The man dug up a clump of crocuses to show us how the corms form offsets, gradually forming large clumps. In time, these are dug up, the older corms discarded and the younger corms replanted.

We saw their basket of newly-picked flowers. The stigmas must be harvested quickly to avoid deterioration in quality.

Then the woman pressed into our hands little piles of silky purple flowers.

We inhaled the light, enigmatic fragrance. Saffron absolute is an ingredient in many perfumes, including those by Bella Bellissima (Royal Saffron), Donna Karan (Black Cashmere), Giorgia Armani (Idole d’Armani), Givenchy (Ange ou Demon) and Lady Gaga (Fame), among others. Saffron was also said to be an aphrodisiac. According to an article in National Geographic about Iran’s saffron industry, “Cleopatra was said to bathe in saffron-infused mare’s milk before seeing a suitor”. (Please don’t try this at home. I’ve heard it doesn’t work with low-fat cow’s milk and I have no idea what would clean saffron from enamel.)

The crocus pickers’ dog was getting a little bored….

….. but our Greek guide Eleftherios was happy. We had hit the harvest timing perfectly!

Because I’ve been known to photograph a few honey bees in my time, I then looked around to see what I could find in the crocuses.  There was one riding a stigma with great style (sorry, bad botanical pun)…..

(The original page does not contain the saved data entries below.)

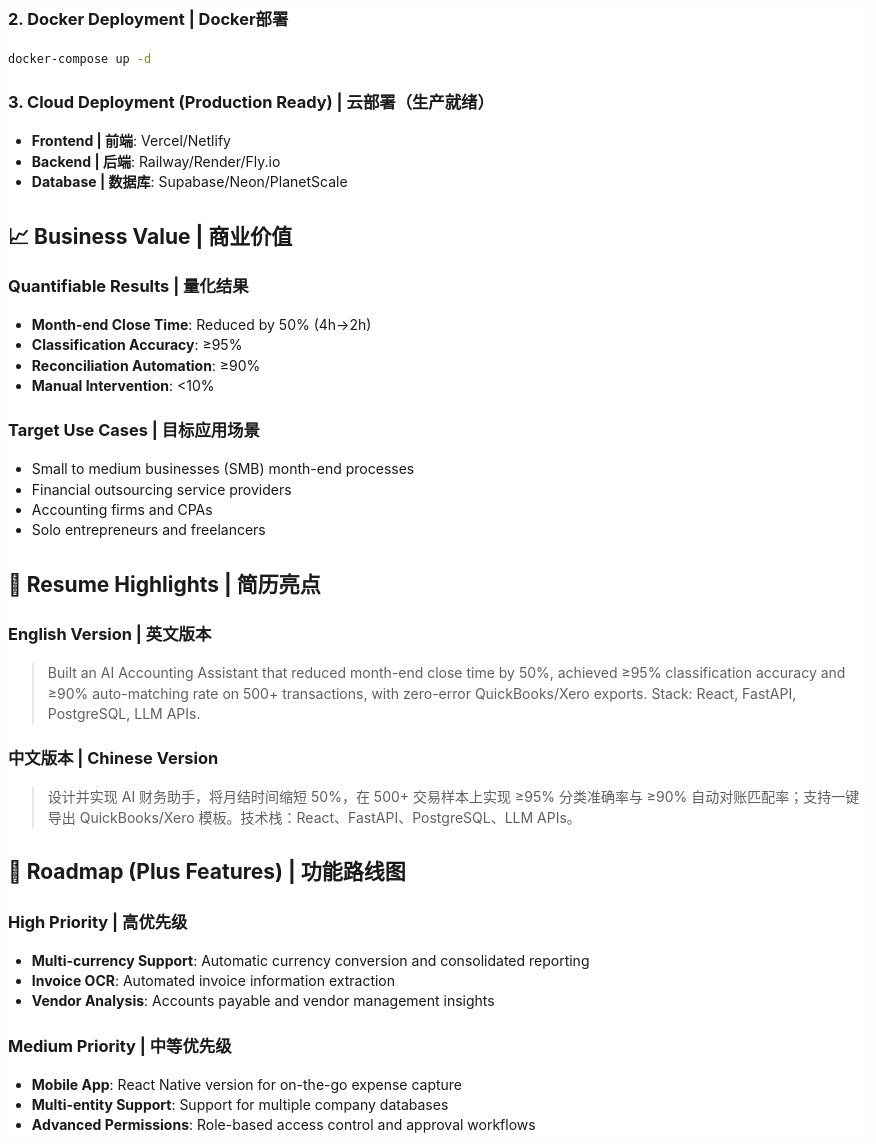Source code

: ### 2. Docker Deployment | Docker部署
```bash
docker-compose up -d
```

### 3. Cloud Deployment (Production Ready) | 云部署（生产就绪）
- **Frontend | 前端**: Vercel/Netlify
- **Backend | 后端**: Railway/Render/Fly.io
- **Database | 数据库**: Supabase/Neon/PlanetScale

## 📈 Business Value | 商业价值

### Quantifiable Results | 量化结果
- **Month-end Close Time**: Reduced by 50% (4h→2h) 
- **Classification Accuracy**: ≥95% 
- **Reconciliation Automation**: ≥90% 
- **Manual Intervention**: <10% 

### Target Use Cases | 目标应用场景
- Small to medium businesses (SMB) month-end processes 
- Financial outsourcing service providers 
- Accounting firms and CPAs 
- Solo entrepreneurs and freelancers 

## 💼 Resume Highlights | 简历亮点

### English Version | 英文版本
> Built an AI Accounting Assistant that reduced month-end close time by 50%, achieved ≥95% classification accuracy and ≥90% auto-matching rate on 500+ transactions, with zero-error QuickBooks/Xero exports. Stack: React, FastAPI, PostgreSQL, LLM APIs.

### 中文版本 | Chinese Version
> 设计并实现 AI 财务助手，将月结时间缩短 50%，在 500+ 交易样本上实现 ≥95% 分类准确率与 ≥90% 自动对账匹配率；支持一键导出 QuickBooks/Xero 模板。技术栈：React、FastAPI、PostgreSQL、LLM APIs。

## 🔮 Roadmap (Plus Features) | 功能路线图

### High Priority | 高优先级
- **Multi-currency Support**: Automatic currency conversion and consolidated reporting 
- **Invoice OCR**: Automated invoice information extraction 
- **Vendor Analysis**: Accounts payable and vendor management insights 

### Medium Priority | 中等优先级
- **Mobile App**: React Native version for on-the-go expense capture 
- **Multi-entity Support**: Support for multiple company databases 
- **Advanced Permissions**: Role-based access control and approval workflows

…… and two rolling in the golden pollen. Like all crocuses, C. sativus produces lots of protein-rich pollen for bees, even though the flowers are sterile.

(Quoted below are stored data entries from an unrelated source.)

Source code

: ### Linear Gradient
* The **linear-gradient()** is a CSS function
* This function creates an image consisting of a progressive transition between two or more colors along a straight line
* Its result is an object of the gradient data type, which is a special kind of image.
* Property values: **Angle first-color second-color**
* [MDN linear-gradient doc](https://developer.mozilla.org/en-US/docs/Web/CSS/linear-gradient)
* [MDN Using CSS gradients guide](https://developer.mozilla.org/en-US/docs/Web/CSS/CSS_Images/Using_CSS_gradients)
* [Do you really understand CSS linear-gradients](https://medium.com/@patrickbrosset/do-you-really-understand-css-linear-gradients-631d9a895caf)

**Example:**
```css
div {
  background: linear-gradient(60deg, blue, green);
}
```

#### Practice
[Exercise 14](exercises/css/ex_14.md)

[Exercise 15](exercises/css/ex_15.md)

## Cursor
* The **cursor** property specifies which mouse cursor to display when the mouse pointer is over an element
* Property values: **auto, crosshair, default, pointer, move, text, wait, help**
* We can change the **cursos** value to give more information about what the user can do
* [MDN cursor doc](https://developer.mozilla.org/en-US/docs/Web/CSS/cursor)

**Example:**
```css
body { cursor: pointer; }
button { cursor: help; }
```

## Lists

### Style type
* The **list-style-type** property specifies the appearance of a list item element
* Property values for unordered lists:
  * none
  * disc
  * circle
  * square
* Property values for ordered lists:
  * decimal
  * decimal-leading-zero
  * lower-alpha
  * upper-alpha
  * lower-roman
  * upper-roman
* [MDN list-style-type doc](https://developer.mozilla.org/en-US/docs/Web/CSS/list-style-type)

We walked down the road to see other pickers working their fields.

Discarded crocus tepals lay in piles at the edges of the fields, the end product of the morning’s harvest of saffron threads. What a wonderful visit we had.

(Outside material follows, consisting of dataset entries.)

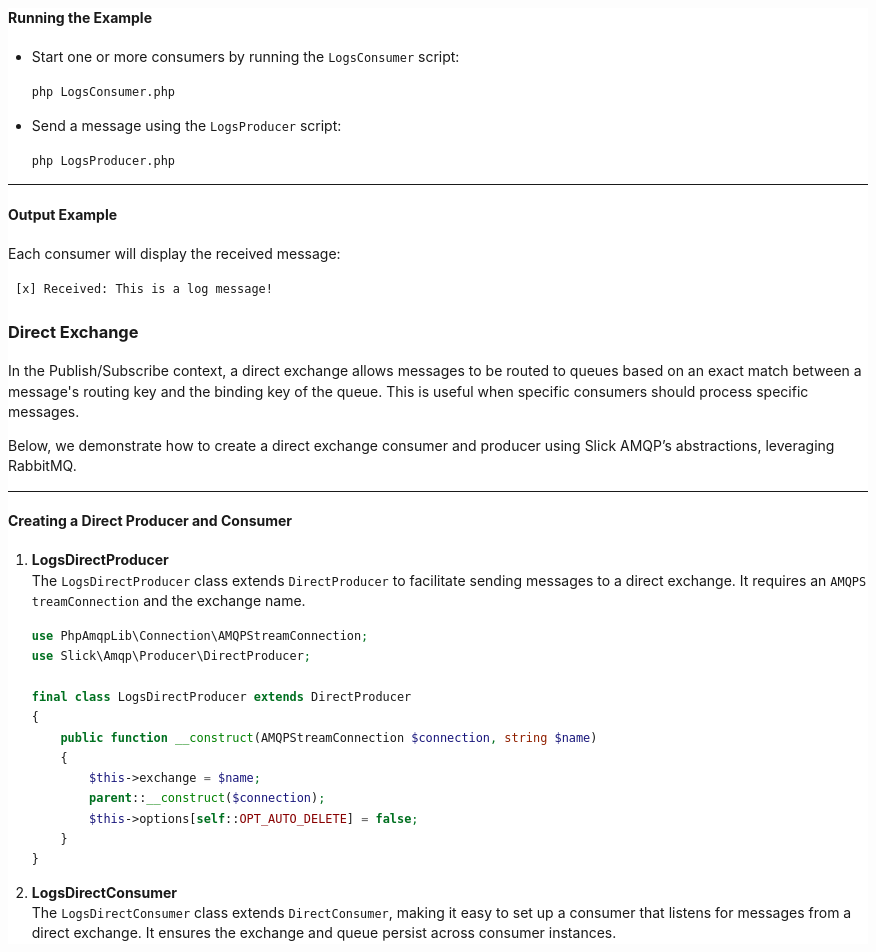 
#### Running the Example

- Start one or more consumers by running the `LogsConsumer` script:
  ```shell
  php LogsConsumer.php
  ```

- Send a message using the `LogsProducer` script:
  ```shell
  php LogsProducer.php
  ```

---

#### Output Example

Each consumer will display the received message:
```shell
 [x] Received: This is a log message!
```

### Direct Exchange

In the Publish/Subscribe context, a direct exchange allows messages to be routed to queues based on an exact match between a message's routing key and the binding key of the queue. This is useful when specific consumers should process specific messages.

Below, we demonstrate how to create a direct exchange consumer and producer using Slick AMQP’s abstractions, leveraging RabbitMQ.

---

#### Creating a Direct Producer and Consumer

1. **LogsDirectProducer**  
   The `LogsDirectProducer` class extends `DirectProducer` to facilitate sending messages to a direct exchange. It requires an `AMQPStreamConnection` and the exchange name.

   ```php
   use PhpAmqpLib\Connection\AMQPStreamConnection;
   use Slick\Amqp\Producer\DirectProducer;

   final class LogsDirectProducer extends DirectProducer
   {
       public function __construct(AMQPStreamConnection $connection, string $name)
       {
           $this->exchange = $name;
           parent::__construct($connection);
           $this->options[self::OPT_AUTO_DELETE] = false;
       }
   }
   ```

2. **LogsDirectConsumer**  
   The `LogsDirectConsumer` class extends `DirectConsumer`, making it easy to set up a consumer that listens for messages from a direct exchange. It ensures the exchange and queue persist across consumer instances.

Then it was on to the large town of Kozani where we sat down for a multi-course lunch, all saffron-themed. There was a saffron-infused chicken soup….

…… and a sweet (secret recipe) saffron sauce for grilled Greek cheeses….

….. and saffron chicken…..

….. followed by risotto, then saffron ice cream. All with wine. The Greeks do know how to do “lunch”.

It was the perfect way to finish our saffron adventure, to embroider our growing canvas of autumn-flowering Greek bulbs with these intricate, beautiful scarlet threads.